▶ **Description of the task**
Could you restate all of the entries, word for word?

▶ **Extracted records**
**********

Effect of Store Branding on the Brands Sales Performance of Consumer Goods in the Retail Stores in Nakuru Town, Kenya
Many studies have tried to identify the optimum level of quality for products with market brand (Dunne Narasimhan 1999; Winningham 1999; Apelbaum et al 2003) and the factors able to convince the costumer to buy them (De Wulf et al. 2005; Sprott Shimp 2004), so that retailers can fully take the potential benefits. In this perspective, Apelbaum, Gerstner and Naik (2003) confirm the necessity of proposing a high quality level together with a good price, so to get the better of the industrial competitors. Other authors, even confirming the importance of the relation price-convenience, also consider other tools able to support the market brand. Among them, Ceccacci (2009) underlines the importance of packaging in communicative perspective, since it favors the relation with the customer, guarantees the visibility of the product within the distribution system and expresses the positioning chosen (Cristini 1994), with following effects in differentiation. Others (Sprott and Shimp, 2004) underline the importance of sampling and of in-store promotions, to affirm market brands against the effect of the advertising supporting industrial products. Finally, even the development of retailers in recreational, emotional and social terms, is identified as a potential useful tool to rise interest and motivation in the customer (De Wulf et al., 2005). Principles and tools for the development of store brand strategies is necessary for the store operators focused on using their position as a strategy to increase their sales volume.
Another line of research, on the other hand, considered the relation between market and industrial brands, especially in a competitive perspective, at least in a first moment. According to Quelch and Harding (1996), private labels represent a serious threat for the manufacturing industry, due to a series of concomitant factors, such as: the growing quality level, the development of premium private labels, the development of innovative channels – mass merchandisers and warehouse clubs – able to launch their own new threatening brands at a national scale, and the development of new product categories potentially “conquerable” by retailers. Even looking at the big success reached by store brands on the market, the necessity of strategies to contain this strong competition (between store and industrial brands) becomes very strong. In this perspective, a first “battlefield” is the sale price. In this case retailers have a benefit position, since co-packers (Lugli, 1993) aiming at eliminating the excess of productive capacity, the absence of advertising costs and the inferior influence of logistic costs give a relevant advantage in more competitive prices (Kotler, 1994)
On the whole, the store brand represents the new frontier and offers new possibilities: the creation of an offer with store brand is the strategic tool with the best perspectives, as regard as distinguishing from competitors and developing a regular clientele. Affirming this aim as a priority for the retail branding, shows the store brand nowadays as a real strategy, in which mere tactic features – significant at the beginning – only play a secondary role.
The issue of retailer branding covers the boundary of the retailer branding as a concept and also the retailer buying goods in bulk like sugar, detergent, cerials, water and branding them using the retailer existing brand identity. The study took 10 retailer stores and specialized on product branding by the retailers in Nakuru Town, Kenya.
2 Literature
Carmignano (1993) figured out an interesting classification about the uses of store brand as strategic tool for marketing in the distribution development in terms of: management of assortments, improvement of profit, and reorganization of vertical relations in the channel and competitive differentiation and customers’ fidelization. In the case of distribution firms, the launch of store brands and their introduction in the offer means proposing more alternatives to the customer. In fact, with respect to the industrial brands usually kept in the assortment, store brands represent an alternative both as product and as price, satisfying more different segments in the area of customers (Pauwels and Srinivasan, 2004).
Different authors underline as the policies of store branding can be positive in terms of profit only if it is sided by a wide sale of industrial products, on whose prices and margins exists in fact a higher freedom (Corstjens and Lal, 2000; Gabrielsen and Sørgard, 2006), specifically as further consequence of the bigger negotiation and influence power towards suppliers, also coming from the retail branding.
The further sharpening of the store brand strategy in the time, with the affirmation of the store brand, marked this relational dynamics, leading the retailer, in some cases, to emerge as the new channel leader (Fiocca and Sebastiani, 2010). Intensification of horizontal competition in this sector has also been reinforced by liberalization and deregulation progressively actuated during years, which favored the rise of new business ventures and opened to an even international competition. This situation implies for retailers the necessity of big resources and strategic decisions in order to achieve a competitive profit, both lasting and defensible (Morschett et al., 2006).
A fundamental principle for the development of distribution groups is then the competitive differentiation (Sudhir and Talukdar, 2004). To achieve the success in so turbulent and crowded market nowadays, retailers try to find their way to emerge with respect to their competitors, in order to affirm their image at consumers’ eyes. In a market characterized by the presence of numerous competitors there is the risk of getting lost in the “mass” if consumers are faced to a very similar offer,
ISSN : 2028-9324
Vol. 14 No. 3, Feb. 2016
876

**********

▶ **Worked solution**
Effect of Store Branding on the Brands Sales Performance of Consumer Goods in the Retail Stores in Nakuru Town, Kenya
Many studies have tried to identify the optimum level of quality for products with market brand (Dunne Narasimhan 1999; Winningham 1999; Apelbaum et al 2003) and the factors able to convince the costumer to buy them (De Wulf et al. 2005; Sprott Shimp 2004), so that retailers can fully take the potential benefits. In this perspective, Apelbaum, Gerstner and Naik (2003) confirm the necessity of proposing a high quality level together with a good price, so to get the better of the industrial competitors. Other authors, even confirming the importance of the relation price-convenience, also consider other tools able to support the market brand. Among them, Ceccacci (2009) underlines the importance of packaging in communicative perspective, since it favors the relation with the customer, guarantees the visibility of the product within the distribution system and expresses the positioning chosen (Cristini 1994), with following effects in differentiation. Others (Sprott and Shimp, 2004) underline the importance of sampling and of in-store promotions, to affirm market brands against the effect of the advertising supporting industrial products. Finally, even the development of retailers in recreational, emotional and social terms, is identified as a potential useful tool to rise interest and motivation in the customer (De Wulf et al., 2005). Principles and tools for the development of store brand strategies is necessary for the store operators focused on using their position as a strategy to increase their sales volume.
Another line of research, on the other hand, considered the relation between market and industrial brands, especially in a competitive perspective, at least in a first moment. According to Quelch and Harding (1996), private labels represent a serious threat for the manufacturing industry, due to a series of concomitant factors, such as: the growing quality level, the development of premium private labels, the development of innovative channels – mass merchandisers and warehouse clubs – able to launch their own new threatening brands at a national scale, and the development of new product categories potentially “conquerable” by retailers. Even looking at the big success reached by store brands on the market, the necessity of strategies to contain this strong competition (between store and industrial brands) becomes very strong. In this perspective, a first “battlefield” is the sale price. In this case retailers have a benefit position, since co-packers (Lugli, 1993) aiming at eliminating the excess of productive capacity, the absence of advertising costs and the inferior influence of logistic costs give a relevant advantage in more competitive prices (Kotler, 1994)
On the whole, the store brand represents the new frontier and offers new possibilities: the creation of an offer with store brand is the strategic tool with the best perspectives, as regard as distinguishing from competitors and developing a regular clientele. Affirming this aim as a priority for the retail branding, shows the store brand nowadays as a real strategy, in which mere tactic features – significant at the beginning – only play a secondary role.
The issue of retailer branding covers the boundary of the retailer branding as a concept and also the retailer buying goods in bulk like sugar, detergent, cerials, water and branding them using the retailer existing brand identity. The study took 10 retailer stores and specialized on product branding by the retailers in Nakuru Town, Kenya.
2 Literature
Carmignano (1993) figured out an interesting classification about the uses of store brand as strategic tool for marketing in the distribution development in terms of: management of assortments, improvement of profit, and reorganization of vertical relations in the channel and competitive differentiation and customers’ fidelization. In the case of distribution firms, the launch of store brands and their introduction in the offer means proposing more alternatives to the customer. In fact, with respect to the industrial brands usually kept in the assortment, store brands represent an alternative both as product and as price, satisfying more different segments in the area of customers (Pauwels and Srinivasan, 2004).
Different authors underline as the policies of store branding can be positive in terms of profit only if it is sided by a wide sale of industrial products, on whose prices and margins exists in fact a higher freedom (Corstjens and Lal, 2000; Gabrielsen and Sørgard, 2006), specifically as further consequence of the bigger negotiation and influence power towards suppliers, also coming from the retail branding.
The further sharpening of the store brand strategy in the time, with the affirmation of the store brand, marked this relational dynamics, leading the retailer, in some cases, to emerge as the new channel leader (Fiocca and Sebastiani, 2010). Intensification of horizontal competition in this sector has also been reinforced by liberalization and deregulation progressively actuated during years, which favored the rise of new business ventures and opened to an even international competition. This situation implies for retailers the necessity of big resources and strategic decisions in order to achieve a competitive profit, both lasting and defensible (Morschett et al., 2006).
A fundamental principle for the development of distribution groups is then the competitive differentiation (Sudhir and Talukdar, 2004). To achieve the success in so turbulent and crowded market nowadays, retailers try to find their way to emerge with respect to their competitors, in order to affirm their image at consumers’ eyes. In a market characterized by the presence of numerous competitors there is the risk of getting lost in the “mass” if consumers are faced to a very similar offer,
ISSN : 2028-9324
Vol. 14 No. 3, Feb. 2016
876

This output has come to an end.